You’d be hard pushed to find something outside of personal preference to say against the RAV4. The model is Toyota’s third best-seller behind only the Corolla and, of course, the Camry. In its own SUV class, only the Honda CR-V bests it in April 2017 sales numbers. As for the hybrid version, Toyota says it takes the number two slot for best-selling U.S. hybrid. Yeah. It’s a pretty big deal.
With all the above in mind, we were looking forward to our own personal experience with the RAV4 on the Circuit of the Americas F1 track just outside of Austin at this year’s 2017 Texas Auto Writers Association Auto Roundup. Interestingly, it wasn’t ranked with the “Green Models.” Rather, Toyota put it in the Performance Utility class.
Although skeptical about the whole ‘performance’ ranking of the RAV4, especially a hybrid, it is the sportier SE version.
First Impressions Behind the Wheel
First hopping behind the wheel was exciting. I took it for a spin Saturday morning and it was the first of the Performance Utes I drove. A Toyota rep hopped in shotgun-side to give me all the 411 on my test drive.
The interior feels like a classic Toyota SUV. Which means instant love and comfort for those of your looking for a classic interior, not so futuristic (Tesla anyone?) feel. Meaning, the AC controls are instantly recognizable and user-friendly.
The 6.1-inch touchscreen is practical. It’s easy to view, yet you don’t have to use the touchscreen to control a lot of things. Which is nice and old school comfortable.
Another thing that feels old-school comfortable is the use of a shift drive mode stick. The emergency brake location right next to the driver’s seat and shift knob keeps things easy. The low middle console contributes to the overall roominess of the cabin. Something that you always expect, but don’t always get in an SUV.
Design-wise, I love the vibrancy of Electric Storm Blue. You don’t have to get your hybrid in blue. But the color now represents hybrids these days. The interior cabin is soothing with a nice mix of black and dark tan leather. I wish the steering wheel used a mix of both types of leather for a little more fun. But otherwise, it’s well done.

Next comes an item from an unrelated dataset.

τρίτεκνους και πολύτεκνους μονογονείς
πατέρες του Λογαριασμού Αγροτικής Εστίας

The model doesn’t have the kick of what you would get in one of Toyota’s V8s or even V6s. It gets 194-horsepower. Which is enough to put it in the power range of smaller SUVs like the Hyundai Tucson. I bring up the Tucson, and even the Nissan Rogue Sport, here because the model handled comparably in terms of the pick-me-up. The best way to describe the handling of the RAV4 Hybrid SE is this. It handles like a base Rav4. Cornering and stopping well.

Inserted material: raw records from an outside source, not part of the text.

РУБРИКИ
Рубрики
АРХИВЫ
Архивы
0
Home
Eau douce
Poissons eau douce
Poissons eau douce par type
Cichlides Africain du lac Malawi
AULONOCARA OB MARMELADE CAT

On the note of stopping, the RAV hybrid comes standard with Toyota Safety Sense. Or as the representative told me, a new system forcing you to brake before hitting an intern. Because, of course, if we did have a volunteer to test it on, it would be an intern.
The RAV4 Hybrid makes a great option if you’re looking for an SUV and have a soft spot for the environment. When asked, the rep said what it really comes down to for people choosing between a standard gas versus the hybrid option, is really the attitude of the buyer towards hybrid.
“How long will the battery last?” I ask. “A Toyota never stops running. So at some point, just like with any car you can drive the wheels off of, you’re going to have to replace it. Just like any other vehicle maintenance,” my Toyota rep shared.
If you’ve got the extra dough, go hybrid. You’ll love it.